Insert large sigh here.
It’s clearly no secret that we are a big video game family. Know what my eldest (who has the right age range for shoveling driveways) was doing during the storm? Shoveling driveways. Three to be exact. Know why? Because we told him that, if he wanted to, it would be an awesome time to make himself some pocket change. We knew that we had people in neighborhood who would not be able to take care of their own driveways, we coached him on how to ask people if he could shovel their driveways for them, how much to charge, how thoroughly he needed to shovel, and so on. After he went out, we checked on him and even brought him a hot drink. He was pretty tired after his second driveway, but was determined to get a third done. Did he play video games that weekend? Hell, yes! We were stuck at home for three days. But blaming kids’ lack of motivation for shoveling driveways on video games is simply incorrect. There were games waaay long before video games. There were puzzles and card games and board games. And there were videos and television shows waaay long before video games. None of those things ever caused kids to not go out and sweat a little for pocket change.

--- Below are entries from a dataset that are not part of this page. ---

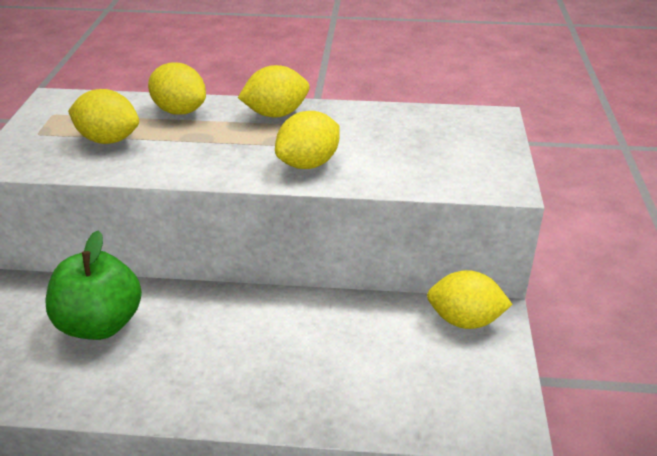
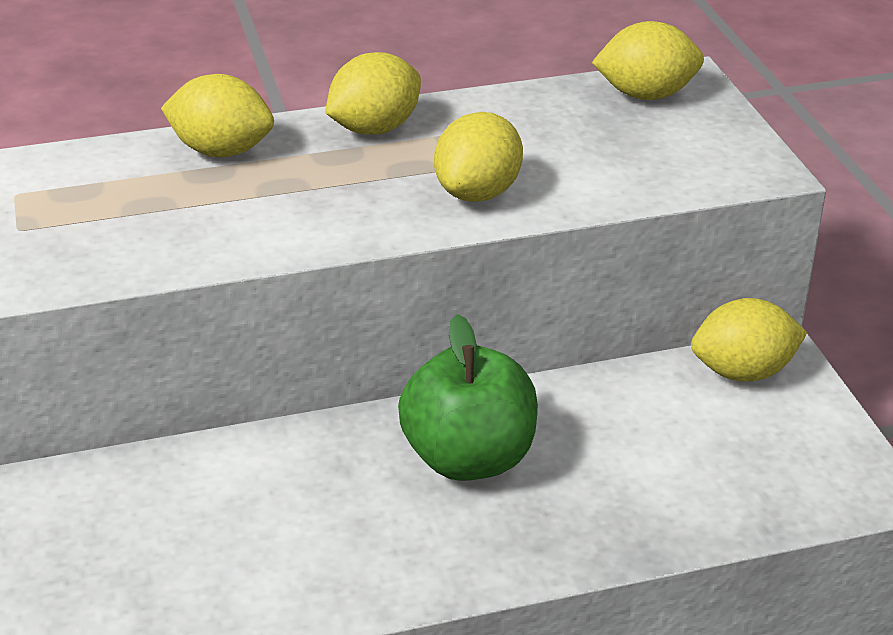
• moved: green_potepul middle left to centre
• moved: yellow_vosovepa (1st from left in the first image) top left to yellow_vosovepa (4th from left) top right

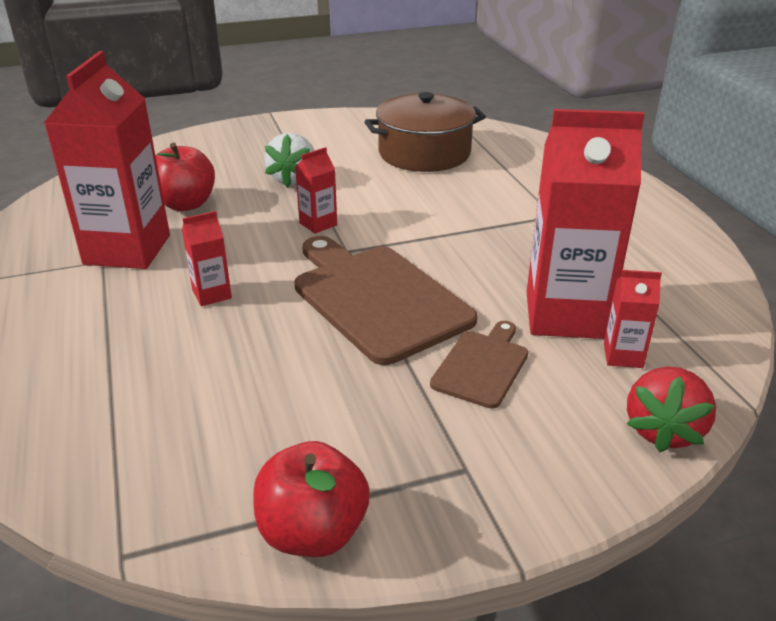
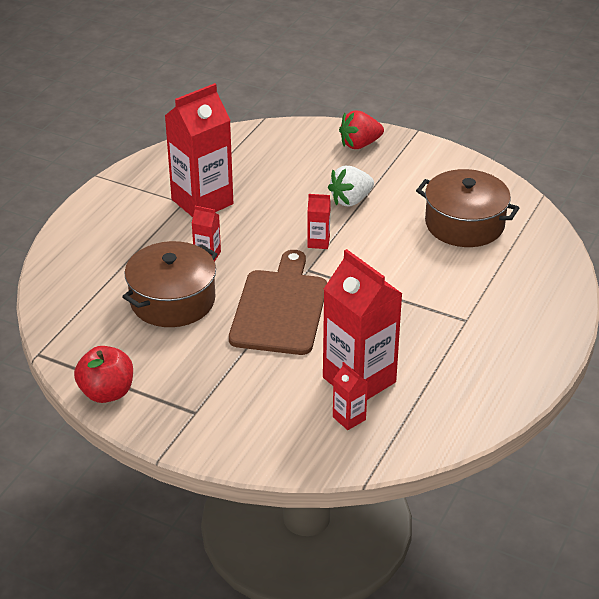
• added: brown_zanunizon (1st from left) middle left
• moved: red_fadoto middle right to top centre
• removed: red_potepul (1st from left) top left
• removed: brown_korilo (2nd from left) centre

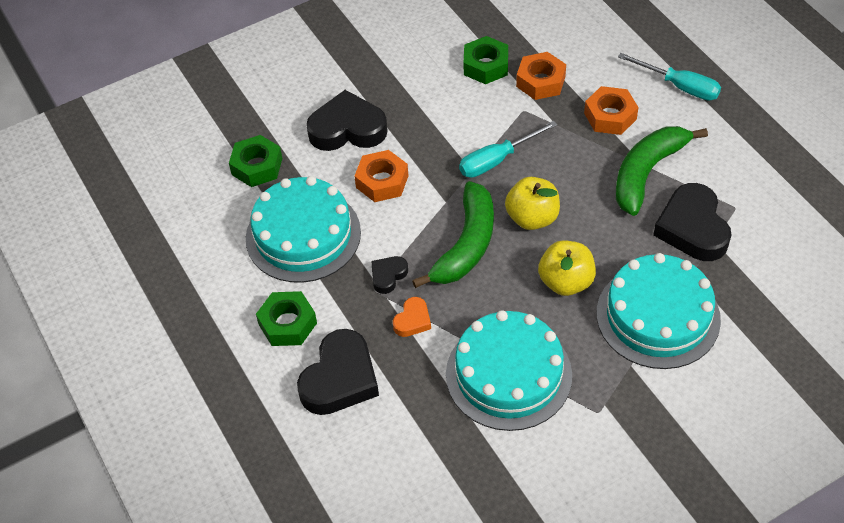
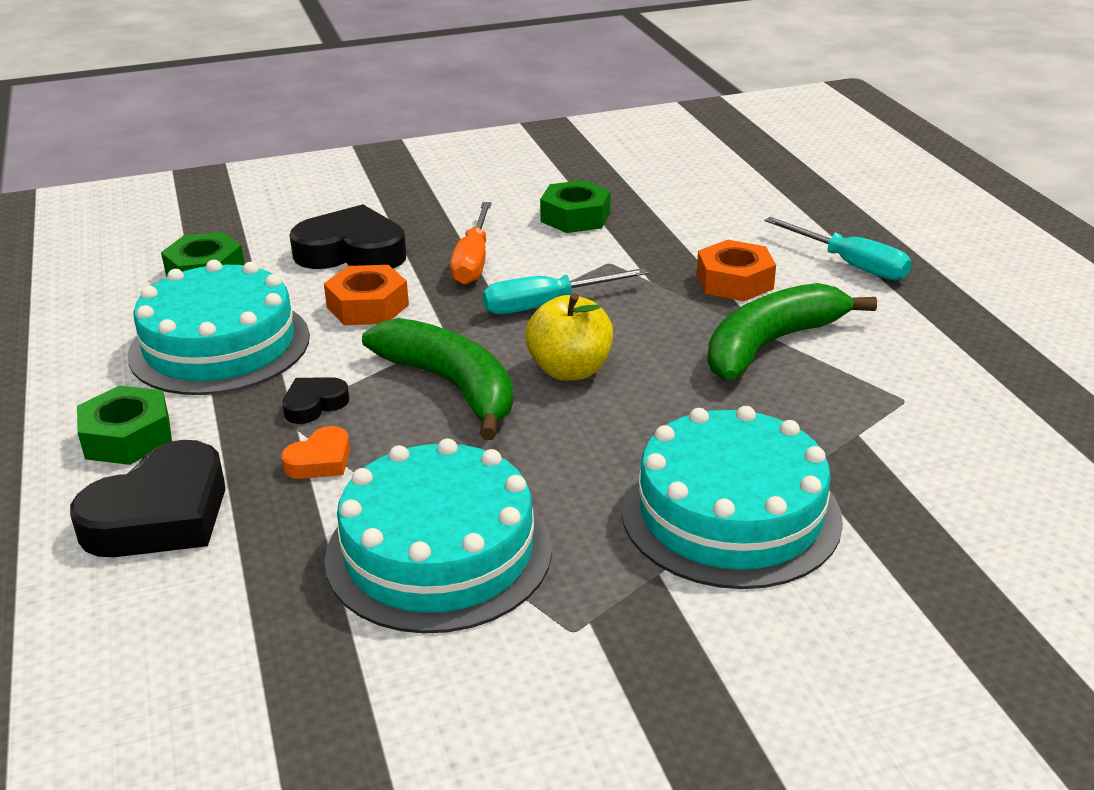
• turned: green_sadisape (1st from left) centre = centre 75 degrees counterclockwise
• added: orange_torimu top centre
• removed: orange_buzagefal (2nd from left) top centre
• removed: yellow_potepul (2nd from left) middle right
• removed: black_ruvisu (4th from left) middle right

In one article that made the rounds a woman said she was letting her kid play video games because he deserved a break. I think that right there pointed out the cause of the missing kids. No, not the part were kids are so overworked by schools and extracurriculars that they need to take full advantage of the break given to us by the snowstorm to rest and recharge. The part were the parents didn’t encourage their kids to take advantage of the opportunities presented to them. Now as a parent myself, I’m not going to hang all the other parents out to dry. Raising kids is an exhausting (but happy) task. In another article that popped up that weekend, one beleaguered parent detailed how frustrating it was to keep her kids on task just shoveling their own driveway. What I want is for people to stop blaming video games for all the ethical failures of our children.